Another lecture that I gave at the plenary session in the meeting yesterday was a session dealing with using genomic classifiers to predict local regional recurrence of the tumour. The background of this is that we developed several genomic classifiers, some of them are commercially available, but the main goal of this classifier, the one that we developed, is to predict the risk of distant recurrence and also to determine whether patients needed adjuvant chemotherapy or not. It was mostly developed in patients with oestrogen receptor positive, HER2 negative tumours.
In the process, though, we were able to identify that these predictors also predict the risk of local regional recurrence, in other words, recurrence in the breast chest wall or in the axillary lymph nodes. Because local regional recurrence in this kind of cancer is very tidily correlated so whatever factors increase distant recurrence, they also increase local regional recurrence. So, as a result, we were able to look at several datasets and determine that some of the genomic classifiers that we use for the prediction of distant recurrence also predict local regional recurrence.
Now, the question then you ask is does this have clinical implications, can we use this? There are two aspects of this: you potentially use it to perhaps change surgical approach but in reality genomic classifiers do not change surgical approach because surgery for breast cancer is determined usually by the extent of the disease. If there is a bigger tumour you have to do bigger surgery or you do mastectomy. So so far we haven’t been able to identify predictors where we can change our surgical approach, short of, of course, putting the patients through neoadjuvant chemotherapy and then shrinking the tumour and doing less surgery, as we discussed in the management of the axilla lecture. But the other aspect of that is that you perhaps can tailor radiotherapy to the breast or radiotherapy to the regional lymph nodes. There have been several datasets indicating that, indeed, these predictors of this kind of recurrence predict risk of local regional recurrence and a prospective trial now in the US is assessing this question. For example, patients with 1-3 positive nodes and a low 21-gene recurrence score on OncotypeDX are randomised to comprehensive regional nodal radiotherapy or not. So if this study eventually is conducted and shows that there is no benefit then we would again carve out a group of patients that don’t need radiotherapy based on the genomic classifier that puts them in the low risk.
The other question that we are asking is can we even eliminate breast radiotherapy after breast conserving surgery which, of course, is something we do routinely. Several studies also have shown that the risk of recurrence in the breast is actually less for patients that have low genomic profiling. However, most of the data we have is with radiotherapy because we have given radiotherapy in all these clinical trials then we take tumours and assess them with genomic classifiers. So, again as a result of that, several prospective studies have been designed to actually ask the question if we select patients based on genomic profiling as a low risk, can we observe them after breast conserving surgery and not do radiotherapy. So there have been some single arm trials doing that but also randomised trials. One of them is the one that we conducted in the US, our research group, the NRG Oncology, called DEBRA or the BR007 trial. This trial is a large trial comparing breast radiotherapy versus no breast radiotherapy for patients that get breast conservation and have a low 21-gene recurrence score, under 18. So that’s an important part because, again, if that shows that there is no difference we can avoid radiotherapy for these patients.

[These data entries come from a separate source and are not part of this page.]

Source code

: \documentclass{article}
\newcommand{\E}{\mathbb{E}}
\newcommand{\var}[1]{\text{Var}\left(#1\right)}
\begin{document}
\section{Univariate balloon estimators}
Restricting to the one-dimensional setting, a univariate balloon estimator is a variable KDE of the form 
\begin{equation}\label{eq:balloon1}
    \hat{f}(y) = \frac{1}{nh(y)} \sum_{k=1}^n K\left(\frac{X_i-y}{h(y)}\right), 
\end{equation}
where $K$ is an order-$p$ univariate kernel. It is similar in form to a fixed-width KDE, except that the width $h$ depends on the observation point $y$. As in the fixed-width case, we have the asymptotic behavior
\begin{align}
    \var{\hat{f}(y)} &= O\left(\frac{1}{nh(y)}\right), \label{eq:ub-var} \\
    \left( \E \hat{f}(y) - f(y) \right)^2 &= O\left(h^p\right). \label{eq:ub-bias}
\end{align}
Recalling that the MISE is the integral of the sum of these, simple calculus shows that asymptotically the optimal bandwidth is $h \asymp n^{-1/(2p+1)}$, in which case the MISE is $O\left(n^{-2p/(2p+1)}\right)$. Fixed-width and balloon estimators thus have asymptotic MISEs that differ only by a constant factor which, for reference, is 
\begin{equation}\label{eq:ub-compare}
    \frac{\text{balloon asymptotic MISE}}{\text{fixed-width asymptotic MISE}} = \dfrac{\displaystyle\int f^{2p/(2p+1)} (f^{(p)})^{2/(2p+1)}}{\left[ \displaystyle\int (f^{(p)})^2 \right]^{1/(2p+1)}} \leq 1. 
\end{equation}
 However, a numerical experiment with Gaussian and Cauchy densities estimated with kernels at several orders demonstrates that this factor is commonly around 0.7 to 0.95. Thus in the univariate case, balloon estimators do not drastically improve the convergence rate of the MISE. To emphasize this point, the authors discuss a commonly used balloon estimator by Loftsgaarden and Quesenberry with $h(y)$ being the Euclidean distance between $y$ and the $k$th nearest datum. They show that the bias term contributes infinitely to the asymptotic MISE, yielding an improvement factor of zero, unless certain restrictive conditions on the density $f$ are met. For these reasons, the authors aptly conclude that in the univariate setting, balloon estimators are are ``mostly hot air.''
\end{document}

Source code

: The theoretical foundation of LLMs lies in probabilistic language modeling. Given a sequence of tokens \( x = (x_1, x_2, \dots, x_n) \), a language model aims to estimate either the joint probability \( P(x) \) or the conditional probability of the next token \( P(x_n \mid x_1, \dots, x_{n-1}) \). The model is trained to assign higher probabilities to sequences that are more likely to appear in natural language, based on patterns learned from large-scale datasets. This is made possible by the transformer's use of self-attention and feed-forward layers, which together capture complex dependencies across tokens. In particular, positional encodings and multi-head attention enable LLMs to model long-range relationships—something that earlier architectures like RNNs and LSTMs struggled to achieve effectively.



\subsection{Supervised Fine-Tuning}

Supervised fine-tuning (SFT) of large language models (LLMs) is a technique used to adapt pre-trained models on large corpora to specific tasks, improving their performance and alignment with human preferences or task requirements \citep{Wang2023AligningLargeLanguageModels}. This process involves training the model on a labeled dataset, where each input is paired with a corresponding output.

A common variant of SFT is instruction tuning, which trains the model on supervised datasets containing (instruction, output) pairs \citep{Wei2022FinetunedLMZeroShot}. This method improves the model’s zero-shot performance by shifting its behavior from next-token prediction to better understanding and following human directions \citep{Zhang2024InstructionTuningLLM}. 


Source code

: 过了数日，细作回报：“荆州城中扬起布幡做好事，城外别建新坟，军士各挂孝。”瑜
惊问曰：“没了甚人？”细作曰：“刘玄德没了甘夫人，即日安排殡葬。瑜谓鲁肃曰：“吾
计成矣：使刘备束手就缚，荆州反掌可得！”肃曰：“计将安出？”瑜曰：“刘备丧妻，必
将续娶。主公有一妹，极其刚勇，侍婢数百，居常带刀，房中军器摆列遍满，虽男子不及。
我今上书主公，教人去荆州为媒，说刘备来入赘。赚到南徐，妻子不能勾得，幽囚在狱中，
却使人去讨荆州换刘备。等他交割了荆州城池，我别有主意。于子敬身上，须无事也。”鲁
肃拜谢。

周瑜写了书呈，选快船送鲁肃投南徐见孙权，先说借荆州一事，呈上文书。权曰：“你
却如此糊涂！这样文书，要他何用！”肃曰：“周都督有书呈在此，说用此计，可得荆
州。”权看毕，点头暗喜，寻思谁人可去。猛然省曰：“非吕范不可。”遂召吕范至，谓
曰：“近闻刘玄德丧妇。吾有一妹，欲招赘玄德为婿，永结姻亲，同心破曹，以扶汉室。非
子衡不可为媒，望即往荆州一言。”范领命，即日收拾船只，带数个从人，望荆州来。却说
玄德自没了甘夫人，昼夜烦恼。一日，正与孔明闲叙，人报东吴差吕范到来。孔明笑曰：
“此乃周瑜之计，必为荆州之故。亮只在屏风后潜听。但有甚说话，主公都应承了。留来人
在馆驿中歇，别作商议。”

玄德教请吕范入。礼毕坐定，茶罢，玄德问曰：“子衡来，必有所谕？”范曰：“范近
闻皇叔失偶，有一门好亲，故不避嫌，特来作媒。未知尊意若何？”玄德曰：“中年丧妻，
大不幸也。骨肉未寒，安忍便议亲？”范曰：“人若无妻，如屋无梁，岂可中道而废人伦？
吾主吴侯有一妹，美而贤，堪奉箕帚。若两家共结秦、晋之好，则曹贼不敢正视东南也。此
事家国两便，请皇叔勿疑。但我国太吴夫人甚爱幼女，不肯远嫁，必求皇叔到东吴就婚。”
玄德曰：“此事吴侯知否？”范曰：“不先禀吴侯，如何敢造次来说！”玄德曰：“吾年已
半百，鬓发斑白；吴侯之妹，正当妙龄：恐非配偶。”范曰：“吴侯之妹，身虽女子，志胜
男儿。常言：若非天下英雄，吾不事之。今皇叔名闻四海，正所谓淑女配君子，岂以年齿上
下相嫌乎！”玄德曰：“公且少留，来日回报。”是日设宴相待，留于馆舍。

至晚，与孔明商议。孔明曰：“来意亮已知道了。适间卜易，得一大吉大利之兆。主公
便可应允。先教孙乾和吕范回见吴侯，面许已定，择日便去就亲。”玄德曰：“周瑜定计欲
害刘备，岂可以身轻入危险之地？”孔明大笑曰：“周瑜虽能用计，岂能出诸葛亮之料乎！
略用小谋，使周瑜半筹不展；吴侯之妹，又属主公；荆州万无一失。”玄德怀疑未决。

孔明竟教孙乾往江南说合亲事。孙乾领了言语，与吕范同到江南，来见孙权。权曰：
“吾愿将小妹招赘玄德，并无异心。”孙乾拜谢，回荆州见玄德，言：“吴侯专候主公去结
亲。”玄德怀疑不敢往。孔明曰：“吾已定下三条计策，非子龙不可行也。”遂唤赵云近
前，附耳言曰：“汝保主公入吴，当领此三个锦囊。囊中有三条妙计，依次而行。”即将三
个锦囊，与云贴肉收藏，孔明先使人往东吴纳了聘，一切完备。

But all these genomic classifiers are prognostic of risk of local regional recurrence. In other words, they assess how big is the risk of local regional recurrence and if it’s low we say maybe we can avoid radiotherapy. But the holy grail, so to speak, is to find genomic classifiers that predict whether you benefit from radiotherapy or not and that’s a different question. Now we have some evidence from coupled data was presented at the San Antonio meeting this past month, a month ago, that there is a signature called the POLAR signature that in three studies and a meta-analysis of the three studies has shown actually to predict benefit from radiotherapy. So if you’re low risk on the signature you have very low risk whether you have radiotherapy or not. If you’re high risk on the signature you have low risk if you receive radiotherapy but you have very high risk when you don’t. So that’s a perfect biomarker because it tells us that not only do low risk patients have low risk by definition but also don’t benefit from radiotherapy. So it strengthens the argument of not giving radiation to the patients. Of course, this signature needs to be validated further in other analyses but it’s very promising and it was exciting to see the data in San Antonio.